Find the model parameters β such that X*β with predictor X becomes as close to response Y as possible, with least squares residuals. Uses the cholesky decomposition of the normal equations.
Parameters
Matrix<T> x

Predictor matrix X

Matrix<T> y

Response matrix Y

Return
Matrix<T>

Best fitting vector for model parameters β

T[] NormalEquations<T>(T[][] x, T[] y, bool intercept)

T[] NormalEquations<T>(IEnumerable<Tuple<T[], T>> samples, bool intercept)

Find the model parameters β such that their linear combination with all predictor-arrays in X become as close to their response in Y as possible, with least squares residuals. Uses the cholesky decomposition of the normal equations.
Parameters
IEnumerable<Tuple<T[], T>> samples

Sequence of predictor-arrays and their response.

bool intercept

True if an intercept should be added as first artificial predictor value. Default = false.

Return
T[]

Best fitting list of model parameters β for each element in the predictor-arrays.

Matrix<T> QR<T>(Matrix<T> x, Matrix<T> y)

Find the model parameters β such that X*β with predictor X becomes as close to response Y as possible, with least squares residuals. Uses an orthogonal decomposition and is therefore more numerically stable than the normal equations but also slower.
Parameters
Matrix<T> x

Predictor matrix X

Matrix<T> y

Response matrix Y

Return
Matrix<T>

Best fitting vector for model parameters β

T[] QR<T>(T[][] x, T[] y, bool intercept)

Vector<T> QR<T>(Matrix<T> x, Vector<T> y)
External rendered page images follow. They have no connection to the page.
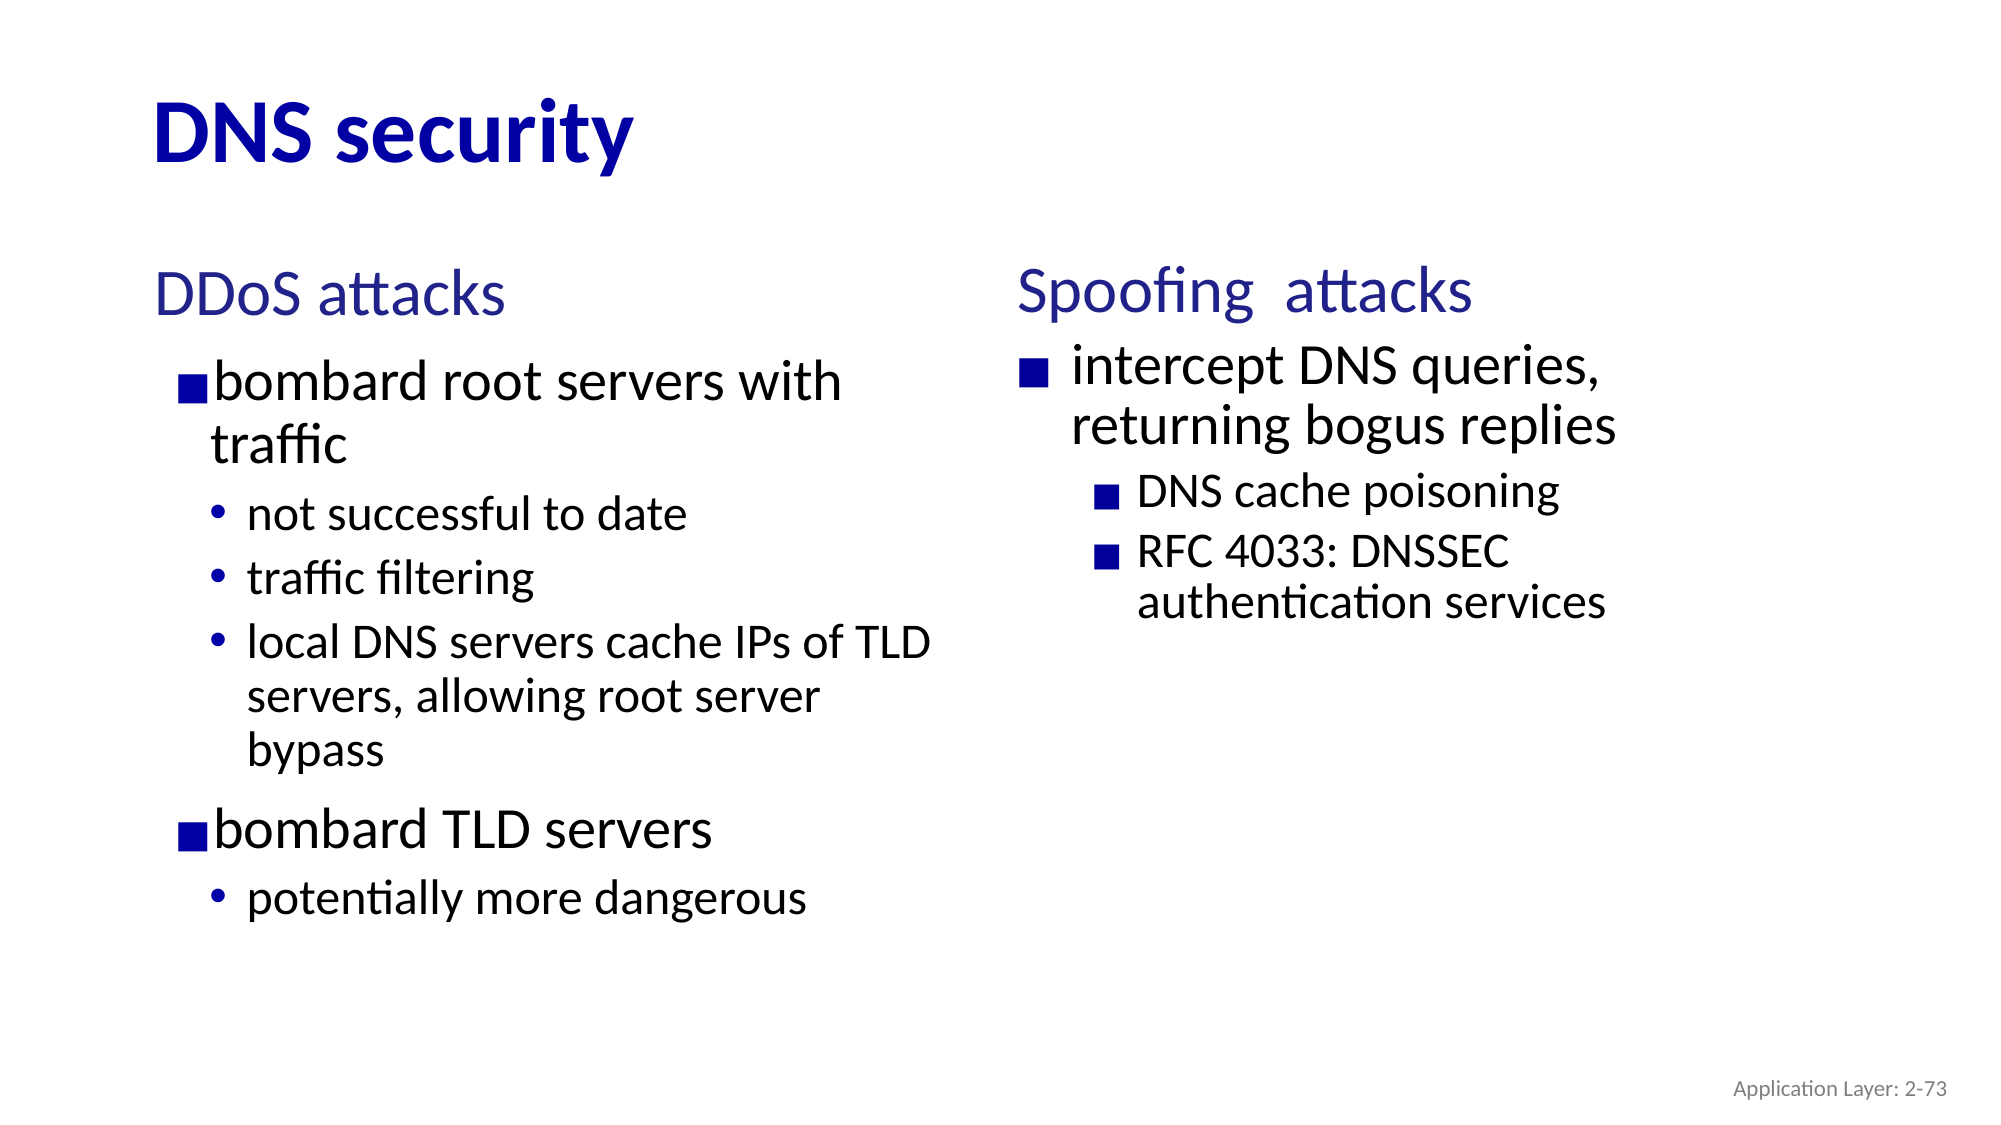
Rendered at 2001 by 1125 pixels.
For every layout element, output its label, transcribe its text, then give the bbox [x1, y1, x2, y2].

text_box DDoS attacks bombard root servers with traffic not successful to date traffic filtering local DNS servers cache IPs of TLD servers, allowing root server bypass bombard TLD servers potentially more dangerous [137, 250, 962, 1013]
text_box Spoofing attacks intercept DNS queries, returning bogus replies DNS cache poisoning RFC 4033: DNSSEC authentication services [999, 250, 1781, 1013]
title DNS security [137, 59, 1863, 207]
slide_number Application Layer: 2-‹#› [1512, 1056, 1963, 1117]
Find the model parameters β such that X*β with predictor X becomes as close to response Y as possible, with least squares residuals. Uses an orthogonal decomposition and is therefore more numerically stable than the normal equations but also slower.
Parameters
Matrix<T> x

Predictor matrix X

Vector<T> y

Response vector Y

Return
Vector<T>

Best fitting vector for model parameters β

T[] QR<T>(IEnumerable<Tuple<T[], T>> samples, bool intercept)
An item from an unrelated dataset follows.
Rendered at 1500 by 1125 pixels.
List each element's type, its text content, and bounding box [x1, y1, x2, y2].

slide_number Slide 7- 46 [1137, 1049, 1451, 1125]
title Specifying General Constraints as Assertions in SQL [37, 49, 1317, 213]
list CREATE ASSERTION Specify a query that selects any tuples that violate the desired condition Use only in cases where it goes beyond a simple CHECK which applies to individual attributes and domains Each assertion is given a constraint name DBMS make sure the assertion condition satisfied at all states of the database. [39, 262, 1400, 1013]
Find the model parameters β such that their linear combination with all predictor-arrays in X become as close to their response in Y as possible, with least squares residuals. Uses an orthogonal decomposition and is therefore more numerically stable than the normal equations but also slower.
Parameters
IEnumerable<Tuple<T[], T>> samples

Sequence of predictor-arrays and their response.

bool intercept

True if an intercept should be added as first artificial predictor value. Default = false.

Return
T[]

Best fitting list of model parameters β for each element in the predictor-arrays.

Vector<T> Svd<T>(Matrix<T> x, Vector<T> y)
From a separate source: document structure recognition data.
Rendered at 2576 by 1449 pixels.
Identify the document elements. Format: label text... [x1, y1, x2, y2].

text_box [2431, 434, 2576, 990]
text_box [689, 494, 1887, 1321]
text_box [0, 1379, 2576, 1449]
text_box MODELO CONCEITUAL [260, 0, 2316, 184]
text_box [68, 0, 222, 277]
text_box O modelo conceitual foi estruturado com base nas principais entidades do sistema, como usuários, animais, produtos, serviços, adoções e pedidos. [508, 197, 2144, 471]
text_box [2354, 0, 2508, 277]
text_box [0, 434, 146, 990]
Find the model parameters β such that X*β with predictor X becomes as close to response Y as possible, with least squares residuals. Uses a singular value decomposition and is therefore more numerically stable (especially if ill-conditioned) than the normal equations or QR but also slower.
Parameters
Matrix<T> x

Predictor matrix X

Vector<T> y

Response vector Y

Return
Vector<T>

Best fitting vector for model parameters β

Matrix<T> Svd<T>(Matrix<T> x, Matrix<T> y)

Find the model parameters β such that X*β with predictor X becomes as close to response Y as possible, with least squares residuals. Uses a singular value decomposition and is therefore more numerically stable (especially if ill-conditioned) than the normal equations or QR but also slower.
Parameters
Matrix<T> x

Predictor matrix X

Matrix<T> y

Response matrix Y

Return
Matrix<T>

Best fitting vector for model parameters β

T[] Svd<T>(T[][] x, T[] y, bool intercept)

T[] Svd<T>(IEnumerable<Tuple<T[], T>> samples, bool intercept)

Find the model parameters β such that their linear combination with all predictor-arrays in X become as close to their response in Y as possible, with least squares residuals. Uses a singular value decomposition and is therefore more numerically stable (especially if ill-conditioned) than the normal equations or QR but also slower.
Parameters
IEnumerable<Tuple<T[], T>> samples

Sequence of predictor-arrays and their response.

bool intercept

True if an intercept should be added as first artificial predictor value. Default = false.

Return
T[]

Best fitting list of model parameters β for each element in the predictor-arrays.